Using the Langchain concepts, a more concise approach could be utilizing an agent with some custom tools. You’ve mentioned you have some knowledge base inside the Pinecone vector store; you could fetch that before for each question and pass it to an agent as context for the answer. Additionally, the agent could have access to a web-browsing tool and context retrieval tool (maybe even with metadata filtering to only retrieve items for specific websites/companies).
You could also add one more step after the agent checks the answer, where you’d again pass context, question, and the answer the agent provided and ask LM to determine if there is anything missing or even ask a refining question.

1 Like

Hi @oleg Happy New Year! :tada: as well!

Thanks for coming back to me.

What you have recommend is what I have in mind and trying to build. Where I am getting stuck is how to systematically ask each question in turn of the agent, push the answer to a google sheet and the ask the next question on the next row on the google sheet and so on until all questions have been answered.

Almost every lang chain example I have seen uses live chat as a trigger where a human needs to ask the question each time. I am need to replace the human live chat trigger with maybe a webhook that starts a flow that asks all questions in turn.

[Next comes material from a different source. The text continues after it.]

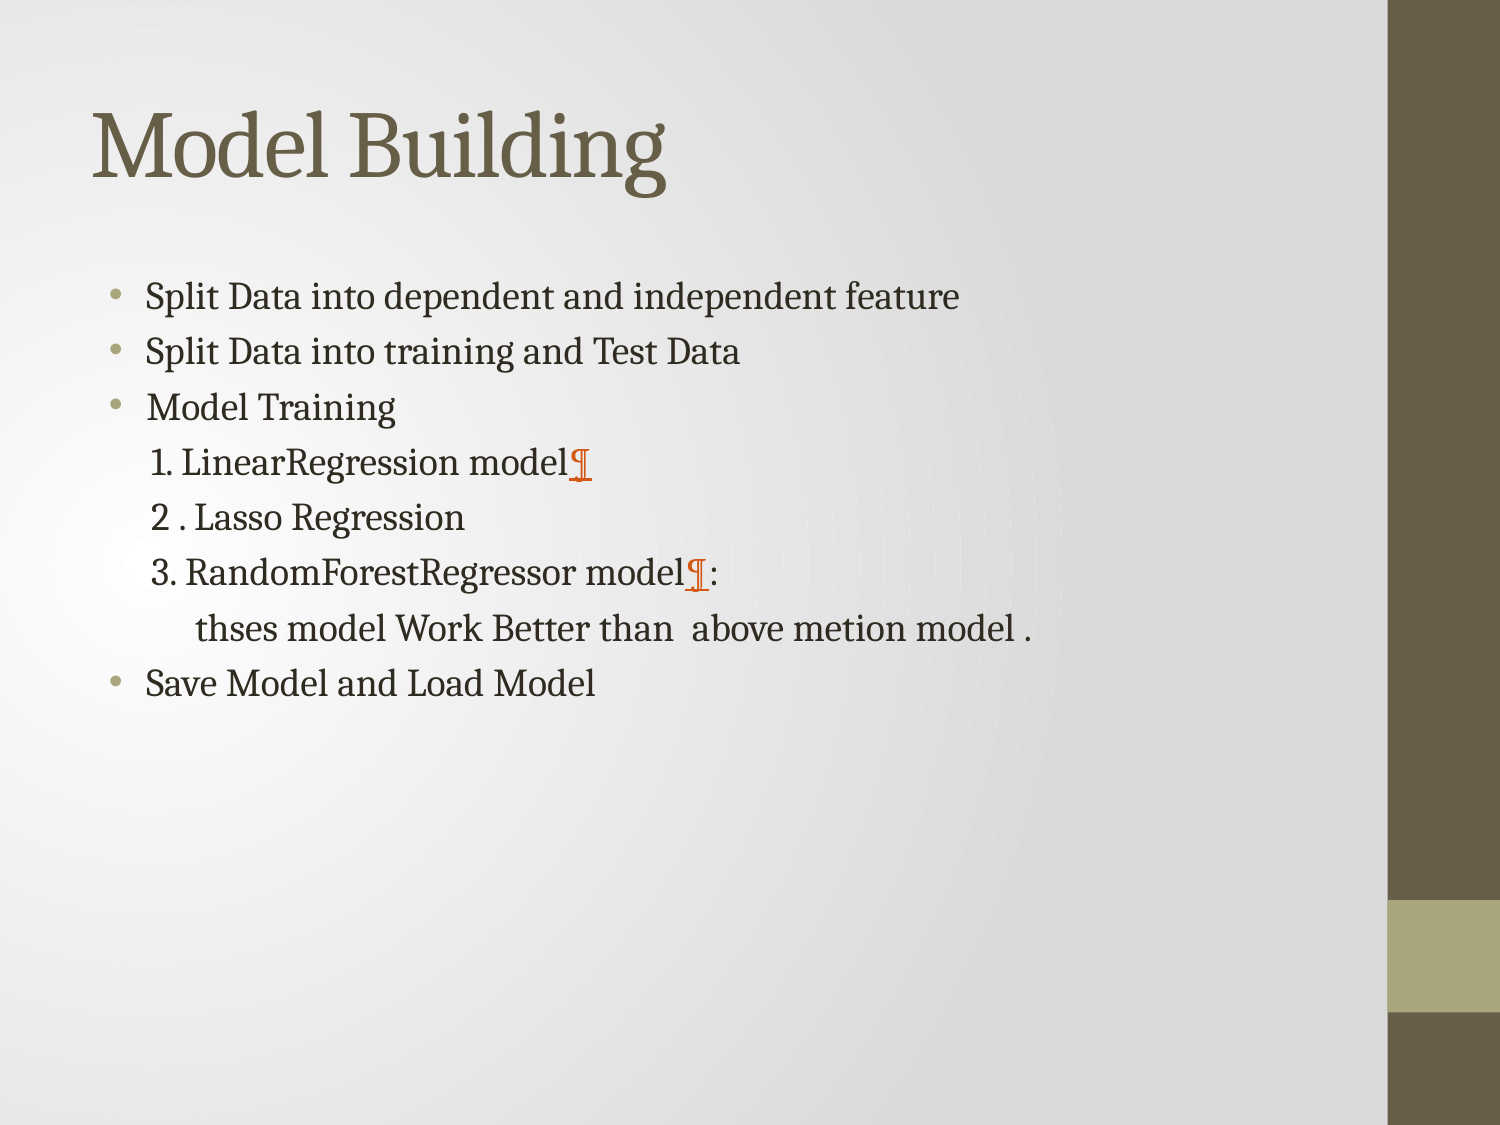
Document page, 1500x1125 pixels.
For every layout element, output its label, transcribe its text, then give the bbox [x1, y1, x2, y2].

title Model Building [75, 45, 1325, 233]
list Split Data into dependent and independent feature Split Data into training and Test Data Model Training 1. LinearRegression model¶ 2 . Lasso Regression 3. RandomForestRegressor model¶: thses model Work Better than above metion model . Save Model and Load Model [75, 262, 1325, 1050]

The use case is I am building a flow that scrapes a customer website to create a knowledge base. This KB is upserted in a pine cone vector data base. Then I have 40 questions to ask of the LM (Open AI Chat GPT 4) using the KB and its own training. The answers are pushed back to a Google sheet. Then using search and replace function I compile all the answers into a document for the customer. In this case a marketing strategy document.